Я реагирую на низкий голос Константинова. У его голоса, кстати, тоже бархатная подложка. Константинов умеет укрывать приятными интонациями, как теплым пледом, а иногда, наоборот, колется и поддевает. Мне становится легче, что он решил быть галантным в мой первый раз, и я с благодарностью приобнимаю его за локоть.
– Отличное платье, – произносит он вполголоса, что придает обычному комплименту интимное послевкусие. – И ты прекрасна.
– Ты пытаешься успокоить меня?
– Расслабить. – Константинов легонько улыбается.
Он одним взглядом отгоняет охранника и сам открывает дверцу черного внедорожника для меня. Я поправляю юбку, которая вдруг кажется мне короткой. Ведь я сижу, а Константинов вот-вот сядет и будет рядом как минимум полчаса.
– Светлана, – через окно меня зовет Инна. – Туфли.
Она передает их мне и переводит взгляд на Максима, который уже запрыгнул в салон.
– Мы немного опаздываем, – сообщает она боссу. – Я сказала водителю, чтобы он нагнал.
– Отлично, Инна.
– Удачи. – Она обворожительно улыбается Константинову и даже не смотрит в мою сторону. – Всё должно пройти идеально. Первый выход – это первое впечатление.
– А оно самое главное, – заканчиваю банальность за нее.
После чего нажимаю кнопку и отсекаю Инну тонированным стеклом.
Машина трогается, я открываю коробку и вижу туфельки на среднем каблуке телесного цвета. Они восхитительны и смотрятся вполне удобными. Вечер точно продержусь.

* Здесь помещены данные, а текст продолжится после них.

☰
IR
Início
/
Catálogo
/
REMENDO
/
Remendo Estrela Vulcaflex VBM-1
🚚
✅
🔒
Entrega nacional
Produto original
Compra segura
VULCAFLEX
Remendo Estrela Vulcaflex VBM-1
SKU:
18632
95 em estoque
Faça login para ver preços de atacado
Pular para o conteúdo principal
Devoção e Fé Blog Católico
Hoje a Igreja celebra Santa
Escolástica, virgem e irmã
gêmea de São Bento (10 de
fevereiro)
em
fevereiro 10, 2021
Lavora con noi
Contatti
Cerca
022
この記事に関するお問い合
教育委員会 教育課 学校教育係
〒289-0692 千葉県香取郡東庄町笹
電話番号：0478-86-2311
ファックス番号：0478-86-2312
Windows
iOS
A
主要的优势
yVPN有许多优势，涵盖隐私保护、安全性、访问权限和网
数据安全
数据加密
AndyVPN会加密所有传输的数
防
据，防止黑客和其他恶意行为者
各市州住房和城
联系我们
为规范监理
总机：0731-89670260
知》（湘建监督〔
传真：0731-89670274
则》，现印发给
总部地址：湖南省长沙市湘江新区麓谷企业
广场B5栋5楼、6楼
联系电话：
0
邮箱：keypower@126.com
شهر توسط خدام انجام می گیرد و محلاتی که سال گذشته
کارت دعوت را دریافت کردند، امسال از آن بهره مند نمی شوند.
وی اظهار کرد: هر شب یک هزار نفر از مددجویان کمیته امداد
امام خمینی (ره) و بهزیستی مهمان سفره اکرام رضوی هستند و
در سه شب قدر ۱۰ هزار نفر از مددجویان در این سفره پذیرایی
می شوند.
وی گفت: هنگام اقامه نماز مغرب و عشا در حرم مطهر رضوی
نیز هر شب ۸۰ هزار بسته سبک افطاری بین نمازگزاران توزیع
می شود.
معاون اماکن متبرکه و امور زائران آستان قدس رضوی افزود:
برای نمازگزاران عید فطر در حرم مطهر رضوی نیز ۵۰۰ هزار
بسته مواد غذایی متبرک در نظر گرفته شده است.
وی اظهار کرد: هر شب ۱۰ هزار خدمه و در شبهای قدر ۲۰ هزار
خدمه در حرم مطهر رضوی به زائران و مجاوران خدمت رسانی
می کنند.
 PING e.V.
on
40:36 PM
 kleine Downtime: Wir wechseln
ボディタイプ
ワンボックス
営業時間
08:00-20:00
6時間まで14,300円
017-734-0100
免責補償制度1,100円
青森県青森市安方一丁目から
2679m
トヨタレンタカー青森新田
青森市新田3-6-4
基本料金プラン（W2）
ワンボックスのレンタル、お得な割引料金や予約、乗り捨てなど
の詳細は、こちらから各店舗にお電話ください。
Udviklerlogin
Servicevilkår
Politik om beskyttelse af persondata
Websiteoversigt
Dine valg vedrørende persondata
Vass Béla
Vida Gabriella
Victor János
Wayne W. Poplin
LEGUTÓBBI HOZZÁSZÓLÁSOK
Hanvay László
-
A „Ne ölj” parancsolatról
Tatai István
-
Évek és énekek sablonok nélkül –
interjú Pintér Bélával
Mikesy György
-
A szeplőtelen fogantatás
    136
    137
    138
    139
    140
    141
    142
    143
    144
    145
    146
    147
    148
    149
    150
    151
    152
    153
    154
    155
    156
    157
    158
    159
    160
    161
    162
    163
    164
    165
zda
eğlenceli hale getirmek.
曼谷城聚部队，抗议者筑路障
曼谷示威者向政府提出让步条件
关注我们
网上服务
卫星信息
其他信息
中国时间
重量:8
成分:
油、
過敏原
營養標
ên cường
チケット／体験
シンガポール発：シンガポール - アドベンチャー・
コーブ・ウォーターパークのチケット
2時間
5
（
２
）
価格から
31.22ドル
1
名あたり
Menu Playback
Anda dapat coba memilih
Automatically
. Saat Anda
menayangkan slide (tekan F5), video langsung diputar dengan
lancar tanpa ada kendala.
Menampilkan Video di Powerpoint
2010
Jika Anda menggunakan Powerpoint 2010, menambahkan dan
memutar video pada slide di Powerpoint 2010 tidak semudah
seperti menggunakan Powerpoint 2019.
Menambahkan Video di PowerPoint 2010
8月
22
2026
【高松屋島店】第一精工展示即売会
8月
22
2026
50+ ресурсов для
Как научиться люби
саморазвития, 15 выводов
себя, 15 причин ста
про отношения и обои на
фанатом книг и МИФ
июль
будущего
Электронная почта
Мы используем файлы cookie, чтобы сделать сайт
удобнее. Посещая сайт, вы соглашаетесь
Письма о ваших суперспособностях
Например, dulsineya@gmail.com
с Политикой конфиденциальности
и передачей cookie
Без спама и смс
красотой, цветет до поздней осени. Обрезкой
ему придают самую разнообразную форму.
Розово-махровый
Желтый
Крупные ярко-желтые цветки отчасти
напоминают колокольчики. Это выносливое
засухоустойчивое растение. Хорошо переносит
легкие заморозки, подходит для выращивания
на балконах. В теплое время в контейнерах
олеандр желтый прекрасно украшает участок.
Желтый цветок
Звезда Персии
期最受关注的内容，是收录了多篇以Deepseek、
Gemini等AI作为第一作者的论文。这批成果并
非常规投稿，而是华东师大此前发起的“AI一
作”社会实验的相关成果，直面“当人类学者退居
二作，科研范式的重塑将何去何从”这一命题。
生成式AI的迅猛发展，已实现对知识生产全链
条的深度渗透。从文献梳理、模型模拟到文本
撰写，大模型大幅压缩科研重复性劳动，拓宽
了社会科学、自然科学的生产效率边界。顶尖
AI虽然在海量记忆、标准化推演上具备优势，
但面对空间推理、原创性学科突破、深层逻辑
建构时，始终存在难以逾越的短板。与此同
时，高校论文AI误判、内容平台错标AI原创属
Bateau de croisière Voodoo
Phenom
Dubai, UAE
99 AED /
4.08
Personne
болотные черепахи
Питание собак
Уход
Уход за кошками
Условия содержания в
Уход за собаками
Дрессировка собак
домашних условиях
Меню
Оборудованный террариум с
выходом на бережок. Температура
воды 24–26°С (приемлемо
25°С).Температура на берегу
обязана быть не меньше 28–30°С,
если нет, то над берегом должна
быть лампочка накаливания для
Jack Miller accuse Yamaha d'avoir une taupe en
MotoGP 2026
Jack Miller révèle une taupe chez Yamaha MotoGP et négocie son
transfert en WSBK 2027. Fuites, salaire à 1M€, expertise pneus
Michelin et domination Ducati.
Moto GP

– Помочь? – Константинов закусывает нижнюю губу и хитро смотрит на туфельки. – У меня нежные руки.
– У меня тоже. Справлюсь.
Когда мы уже подъезжаем к месту, я поворачиваюсь к Константинову спиной и подтягиваю ноги на сиденье. Надеваю туфли и сразу же чувствую неладное. Слишком тесно и жестко… Черт! Меня откидывает назад, когда водитель закладывает резкий поворот на парковке. Слышится протяжный звук клаксона, такой противный, что идеально подходит моменту.
Лучше мелодию не придумать, ведь я падаю на бедра Константинова и вижу его развеселый, довольный взгляд. Он смотрит на меня сверху вниз и приподнимает руки, показывая, что я всё сама. Он ничего не делал. Он же сегодня образцовый джентльмен в шикарном костюме.
Мне же не до шуток. Стоит чуть отдышаться от неловкого падения, как я закрываю лицо ладонями и почти плачу. Туфли мне ужасно малы, стопы сдавливает тисками и с каждой секундой становится больнее и больнее!